Typically priority was given to the high-speed train from Thessaloniki, but Nikolaos Gekas ordered the Northbound train to proceed as well. It was written that the train drivers heard a fight on the radio and thus failed to reduce speed. In the meantime, the assistant driver of Train 121, having received complaints from the head of the "mail" that there was a heating problem, left his post and went to the engine room to see the steam generator. Thus, the train driver Sirmas, who was sitting on the right, had no visibility to the left, where the high-speed Express was coming from. It has also been written that both
Train 121 were listening to the broadcast of the Panioni-Olympic football match on the radio that day and were probably engrossed and thus distracted. With Acropolis Express soon developing a speed of 100 km/h at 16:45 in the afternoon the "Acropolis Express" collided with the "post" head-on. The "Acropolis" diesel engine crushed the "post" engine, while all its first three wagons were crushed. The collision killed 21 people and injured 40. It is the third deadliest railway accidents that have happened in Greece, following the Tempi train crash (28 February 2023 - 57 dead) and Corinth rail disaster (1968 - 34 dead).

==Investigation==
Investigation revealed that two minutes prior to the crash, a shepherd saw the fateful course of both trains from a hill above the curve in the track and tried with his cape to warn the driver of the "Acropolis", but the driver misunderstood his actions and thought he was greeting him and thus reciprocated by honking. The Investigation found the accident occurred due to a lack of understanding between the station masters of the two stations combined with the fact that the network was a single line (at the time) and there were no modern methods of intercommunication. The two stationmasters had disagreed on which of the two trains should have priority, and, despite the intervention of the train traffic controller from Athens, both the "Acropolis Express" and the "post" normally passed through the station of Doxaras and Orphanes, respectively, with the result to collide en route. The two stationmasters and the traffic controller were charged with manslaughter and disrupting traffic safety in the first degree. At the trial, which took place in November 1972 in Karditsa, they were sentenced to prison terms of three to five years. The penalties had no deterrent effect. In January 1973, at the appeals court in Larissa, Nikolaos Gekas the Orfana stationmaster, was sentenced to five years in prison, while the other two defendants were acquitted.

==Aftermath==
In the aftermath, reports emerged of two women who boarded the Orfanon station and would get off at the next station of Doxaras (a route that did not exceed 10 kilometers). One died, and the other was seriously injured.

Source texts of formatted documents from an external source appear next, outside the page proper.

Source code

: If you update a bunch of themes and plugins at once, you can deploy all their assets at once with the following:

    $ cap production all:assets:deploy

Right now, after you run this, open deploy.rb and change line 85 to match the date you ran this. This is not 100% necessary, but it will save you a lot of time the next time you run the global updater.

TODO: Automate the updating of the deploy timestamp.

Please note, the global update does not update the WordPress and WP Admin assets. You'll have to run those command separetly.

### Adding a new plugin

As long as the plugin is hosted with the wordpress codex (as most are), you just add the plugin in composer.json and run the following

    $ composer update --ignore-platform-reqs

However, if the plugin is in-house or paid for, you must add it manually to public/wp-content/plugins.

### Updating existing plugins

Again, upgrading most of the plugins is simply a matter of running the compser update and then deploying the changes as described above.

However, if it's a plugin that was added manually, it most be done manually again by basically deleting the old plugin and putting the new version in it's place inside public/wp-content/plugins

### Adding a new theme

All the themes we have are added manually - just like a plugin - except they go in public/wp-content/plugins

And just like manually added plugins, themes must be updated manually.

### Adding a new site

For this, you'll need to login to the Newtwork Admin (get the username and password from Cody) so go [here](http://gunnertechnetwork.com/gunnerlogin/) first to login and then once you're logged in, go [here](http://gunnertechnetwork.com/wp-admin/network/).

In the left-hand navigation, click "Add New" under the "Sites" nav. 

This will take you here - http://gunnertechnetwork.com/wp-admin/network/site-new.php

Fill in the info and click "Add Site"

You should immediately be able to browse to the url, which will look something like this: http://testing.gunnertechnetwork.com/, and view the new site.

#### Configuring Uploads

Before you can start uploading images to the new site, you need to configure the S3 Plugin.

The junta at the time, alarmed by this second fatal crash, decided to modernize the train communications network through its vice-president Stylianos Pattakos, they announced the equipping of trains with radiotelephones.

Subsequently, with the upgrading, track doubling, and electrification of what would become the Piraeus–Platy mainline, the section where the collision took place was replaced with a more direct tunnel between Doxaras and Orfana, bypassing the blind turn completely.